How To Read With Your Child
When we share a book with our children we are doing something very special. For those few minutes the outside world stops as we read about elephants or pirates or fairies. Reading with your child doesn’t mean just reading from books you can also share stories, rhymes or any other writing. Reading together not only increases literacy skills it can help to build strong and loving relationships between you. As an added bonus research proves children who love to read do better at school in all subjects.
Set aside some time Find somewhere quiet with no distractions – turn off the TV/radio/computer.
Ask your child to choose a book Not only are they more likely to engage in a book they have chosen it shows you care what they think and that their opinion matters.
Sit close together Encourage your child to hold the book themselves and/or turn the pages.
Point to the pictures If there are pictures, relate them to something your child knows. Ask them to describe the characters or situation or what will happen next. Encourage them to tell you the story by looking at the pictures. You don’t have to talk about every picture on every page, choose the pages they’ll be interested in.
Encourage your child to talk about the book Talking about the characters and their dilemmas helps children understand relationships, helps you discuss difficult issues and is an excellent way for you to get to know how each other think.
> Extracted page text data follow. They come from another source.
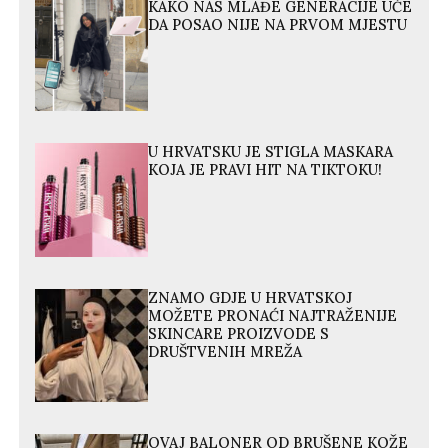
KAKO NAS MLAĐE GENERACIJE UČE
DA POSAO NIJE NA PRVOM MJESTU
U HRVATSKU JE STIGLA MASKARA
KOJA JE PRAVI HIT NA TIKTOKU!
ZNAMO GDJE U HRVATSKOJ
MOŽETE PRONAĆI NAJTRAŽENIJE
SKINCARE PROIZVODE S
DRUŠTVENIH MREŽA
OVAJ BALONER OD BRUŠENE KOŽE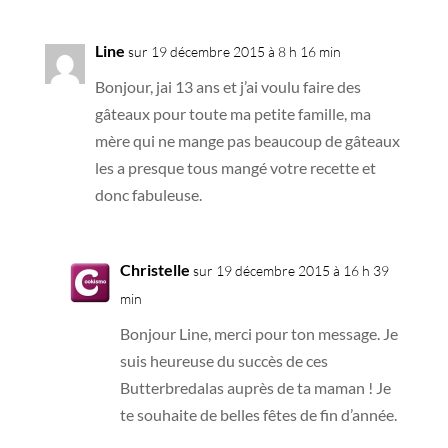
Line
sur 19 décembre 2015 à 8 h 16 min
Bonjour, jai 13 ans et j’ai voulu faire des
gâteaux pour toute ma petite famille, ma
mère qui ne mange pas beaucoup de gâteaux
les a presque tous mangé votre recette et
donc fabuleuse.
Christelle
sur 19 décembre 2015 à 16 h 39
min
Bonjour Line, merci pour ton message. Je
suis heureuse du succès de ces
Butterbredalas auprès de ta maman ! Je
te souhaite de belles fêtes de fin d’année.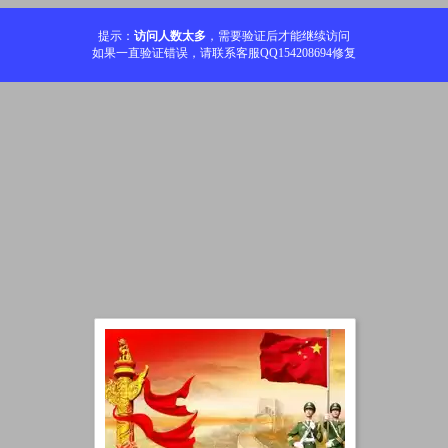
提示：
访问人数太多
，需要验证后才能继续访问
如果一直验证错误，请联系客服QQ154208694修复
加载中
Give your child the time they need to respond. Ask them what they think will happen next, how a character may be feeling or how the book makes them feel.
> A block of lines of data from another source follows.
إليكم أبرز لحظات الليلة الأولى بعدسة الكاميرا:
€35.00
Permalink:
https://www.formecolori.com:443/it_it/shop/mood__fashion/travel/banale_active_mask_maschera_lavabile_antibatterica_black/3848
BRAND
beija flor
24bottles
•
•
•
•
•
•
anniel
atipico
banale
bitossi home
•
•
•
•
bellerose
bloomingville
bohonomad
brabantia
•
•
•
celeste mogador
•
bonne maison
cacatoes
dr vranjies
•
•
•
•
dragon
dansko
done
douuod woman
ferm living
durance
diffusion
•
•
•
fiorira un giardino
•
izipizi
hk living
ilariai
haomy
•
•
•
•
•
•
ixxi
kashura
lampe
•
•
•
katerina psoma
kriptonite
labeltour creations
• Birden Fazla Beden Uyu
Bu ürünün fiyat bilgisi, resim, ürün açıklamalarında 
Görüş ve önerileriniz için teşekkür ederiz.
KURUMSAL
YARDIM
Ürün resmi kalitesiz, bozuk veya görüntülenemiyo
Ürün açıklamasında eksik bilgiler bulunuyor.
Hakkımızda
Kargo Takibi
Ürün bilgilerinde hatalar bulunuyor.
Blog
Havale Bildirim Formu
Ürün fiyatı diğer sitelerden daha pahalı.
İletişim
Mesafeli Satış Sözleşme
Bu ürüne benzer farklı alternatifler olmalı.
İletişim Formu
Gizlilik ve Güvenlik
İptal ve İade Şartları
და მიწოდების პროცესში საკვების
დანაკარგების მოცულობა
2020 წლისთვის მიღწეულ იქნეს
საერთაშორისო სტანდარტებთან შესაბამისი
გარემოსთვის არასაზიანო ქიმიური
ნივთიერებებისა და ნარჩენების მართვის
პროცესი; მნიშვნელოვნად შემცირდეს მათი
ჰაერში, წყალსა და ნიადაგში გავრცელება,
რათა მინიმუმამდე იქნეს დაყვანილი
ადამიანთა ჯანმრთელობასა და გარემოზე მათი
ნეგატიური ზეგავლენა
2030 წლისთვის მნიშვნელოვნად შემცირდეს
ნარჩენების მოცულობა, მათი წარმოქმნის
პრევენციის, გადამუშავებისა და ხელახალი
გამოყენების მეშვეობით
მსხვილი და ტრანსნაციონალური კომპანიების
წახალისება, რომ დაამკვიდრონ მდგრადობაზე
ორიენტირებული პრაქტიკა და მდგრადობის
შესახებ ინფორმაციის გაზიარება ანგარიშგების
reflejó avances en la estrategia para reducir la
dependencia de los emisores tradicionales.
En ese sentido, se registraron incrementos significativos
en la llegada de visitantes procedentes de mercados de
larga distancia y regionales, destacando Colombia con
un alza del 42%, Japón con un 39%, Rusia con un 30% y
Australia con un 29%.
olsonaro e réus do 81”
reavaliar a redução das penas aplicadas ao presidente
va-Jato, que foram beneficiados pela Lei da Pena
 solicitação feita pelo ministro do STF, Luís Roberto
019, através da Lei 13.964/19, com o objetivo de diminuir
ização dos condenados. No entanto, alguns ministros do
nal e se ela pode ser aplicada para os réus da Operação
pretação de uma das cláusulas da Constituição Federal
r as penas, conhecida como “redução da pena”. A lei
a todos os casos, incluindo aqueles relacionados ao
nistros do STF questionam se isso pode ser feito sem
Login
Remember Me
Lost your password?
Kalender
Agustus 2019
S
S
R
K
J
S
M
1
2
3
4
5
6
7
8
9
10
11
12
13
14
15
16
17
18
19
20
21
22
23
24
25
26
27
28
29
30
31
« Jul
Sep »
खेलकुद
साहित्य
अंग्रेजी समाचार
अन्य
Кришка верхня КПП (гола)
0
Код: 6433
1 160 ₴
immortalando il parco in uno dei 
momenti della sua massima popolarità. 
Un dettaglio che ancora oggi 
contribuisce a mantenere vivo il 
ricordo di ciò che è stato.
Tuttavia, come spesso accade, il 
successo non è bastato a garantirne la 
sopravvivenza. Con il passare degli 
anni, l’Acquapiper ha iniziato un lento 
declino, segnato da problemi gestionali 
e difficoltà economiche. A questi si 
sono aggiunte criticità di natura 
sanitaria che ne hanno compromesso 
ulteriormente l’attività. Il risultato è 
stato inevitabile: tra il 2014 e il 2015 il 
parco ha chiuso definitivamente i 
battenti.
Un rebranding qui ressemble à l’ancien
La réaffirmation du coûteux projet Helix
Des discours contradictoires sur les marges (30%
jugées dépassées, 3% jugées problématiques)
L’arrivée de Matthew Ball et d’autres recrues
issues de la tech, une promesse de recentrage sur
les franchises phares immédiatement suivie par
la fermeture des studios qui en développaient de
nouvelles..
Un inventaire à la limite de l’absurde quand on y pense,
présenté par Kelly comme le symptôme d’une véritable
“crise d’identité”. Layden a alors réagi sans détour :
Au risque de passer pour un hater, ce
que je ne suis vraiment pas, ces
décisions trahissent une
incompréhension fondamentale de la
Don’t be nervous to read out loud It is just you and your child/children there is no one to judge or tell us we’ve said a word wrong or missed a page, although if it’s a book you’ve read before there’s no promise your child won’t tell you. Children love spending time with the grown-ups in their lives. They are not critical or judgemental they just appreciate sharing the time and experience with us.
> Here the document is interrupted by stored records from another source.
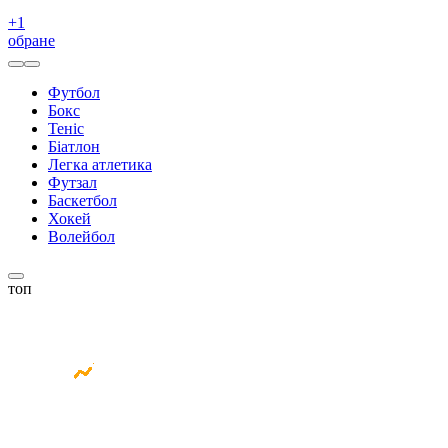
+
1
обране
Футбол
Бокс
Теніс
Біатлон
Легка атлетика
Футзал
Баскетбол
Хокей
Волейбол
топ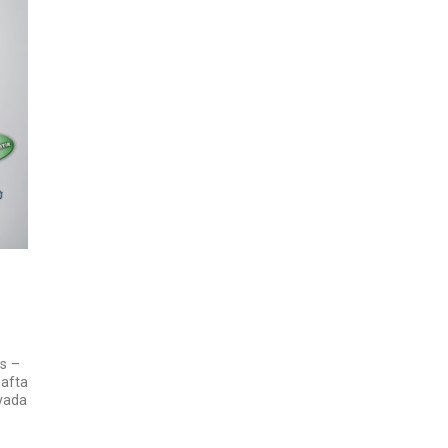
s –
hafta
yada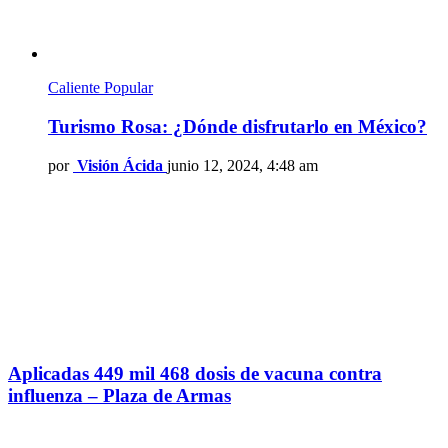
Caliente
Popular
Turismo Rosa: ¿Dónde disfrutarlo en México?
por
Visión Ácida
junio 12, 2024, 4:48 am
Aplicadas 449 mil 468 dosis de vacuna contra
influenza – Plaza de Armas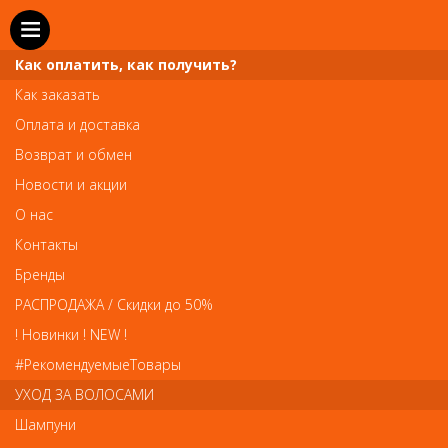
Как оплатить, как получить?
Как заказать
Оплата и доставка
Телефон и WhatsApp: пн-вс с 10 до 21
Возврат и обмен
211-00-71
+7 (981)
Новости и акции
Справочная служба: пн-пт с 10 до 18
О нас
608-95-00
+7 (812)
Контакты
Вопросы по заказам: zakaz@prai-spb.ru
Бренды
Общие вопросы: info@prai-spb.ru
РАСПРОДАЖА / Скидки до 50%
SEO
! Новинки ! NEW !
Това
#РекомендуемыеТовары
УХОД ЗА ВОЛОСАМИ
Шампуни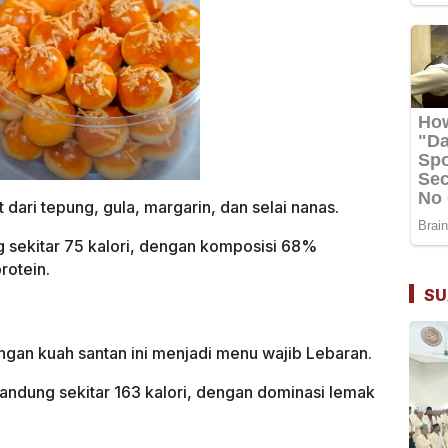
 dari tepung, gula, margarin, dan selai nanas.
g sekitar 75 kalori, dengan komposisi 68%
rotein.
SU
an kuah santan ini menjadi menu wajib Lebaran.
dung sekitar 163 kalori, dengan dominasi lemak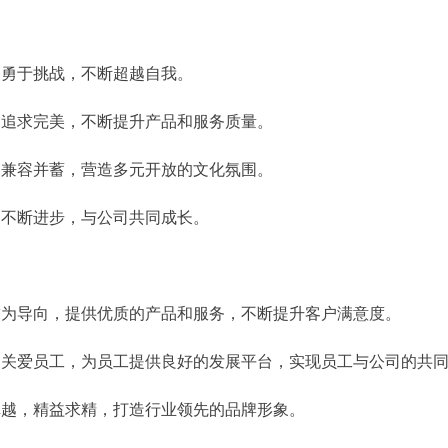
勇于挑战，不断超越自我。
追求完美，不断提升产品和服务质量。
兼容并蓄，营造多元开放的文化氛围。
不断进步，与公司共同成长。
为导向，提供优质的产品和服务，不断提升客户满意度。
关爱员工，为员工提供良好的发展平台，实现员工与公司的共
卓越，精益求精，打造行业领先的品牌形象。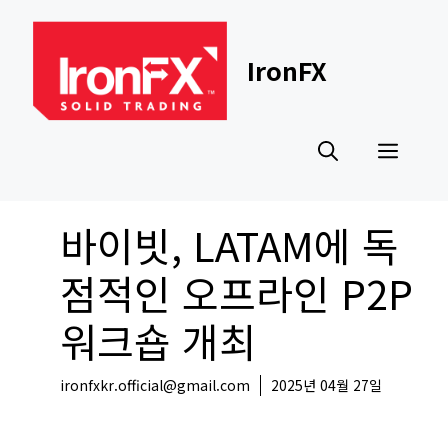
Skip
to
content
IronFX
Men
바이빗, LATAM에 독
점적인 오프라인 P2P
워크숍 개최
ironfxkr.official@gmail.com
2025년 04월 27일
코인뉴스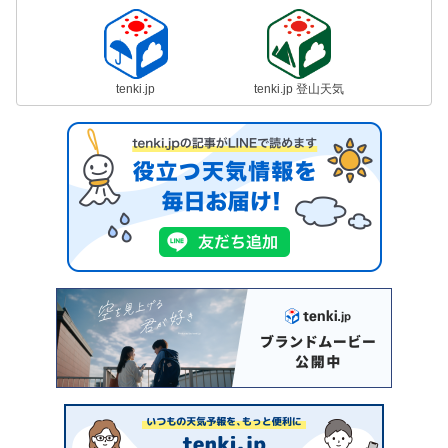
tenki.jp
tenki.jp 登山天気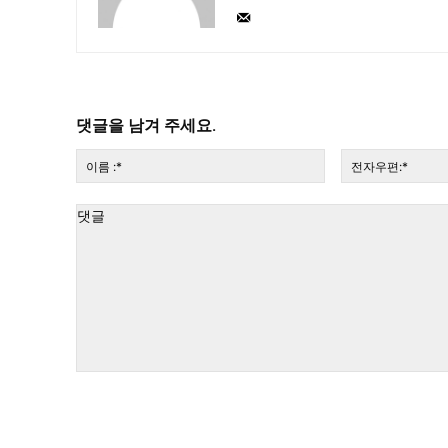
댓글을 남겨 주세요.
이
름
:*
댓
글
Read the same book again and again About two-thirds of children have a favourite book these are the stories were asked to read and read and read again! As adults we tend to read the same magazines, the same newspapers, listen to the same radio station or watch the same television shows each week. We choose to go back to something we enjoy. If your child has a favourite book, it is because they enjoy it. It could be that the dog in the story looks like your dog or the cat looks like the cat that comes in to your garden. It could be the funny voice you use makes them laugh. It could be the tickle or kiss they get on page 4. These favourite stories are helping them learn that books are fun, literacy is fun and that reading is something they want to do. If your child doesn’t have a favourite book and likes lots of different books don’t panic, continue to share lots of different types of books with them, because that is what they enjoy.
Above all – MAKE IT FUN! It doesn’t matter how you read with a child, as long as you both enjoy the time together. Don’t be afraid to use funny voices…Children love this!
Reading With Younger Children
It’s never too early to start reading with your child. Some ways you can try to share some stories and rhymes with your child everyday:
Sing rhymes and tell stories to your unborn baby From around 18 weeks your baby can hear you and will recognise your voice before they are born.
Ask your health visitor about free Bookstart Baby and Treasure Packs You will get 2 free books and lots of advice to get you started. The Bookstart Baby pack will include 2 board books, a rhyme sheet and a booklet of tips and ideas for sharing books, you should receive this in your baby’s first year. The Bookstart Treasure pack you will receive a picture book for you to share plus a friendly leaflet with helpful tips and ideas for reading together, you should receive this when your child is 3-4 years old.
Pick books with lots of pictures Choose a book with good pictures that you can talk about for a few minutes.
Choose board books and flap books These are great for very young children who want to eat their books as well as look at them. Children love the anticipation of what’s hidden beneath the flap. Talk about what you see on the page and don’t worry at this stage about reading the words.
Join a library as soon as you can Librarians give great advice on books and recommendations. Plus libraries have more books then you could ever own!
It’s important to own books If you really enjoy a library book buy it! Mark every birthday or special occasion with the gift of a book.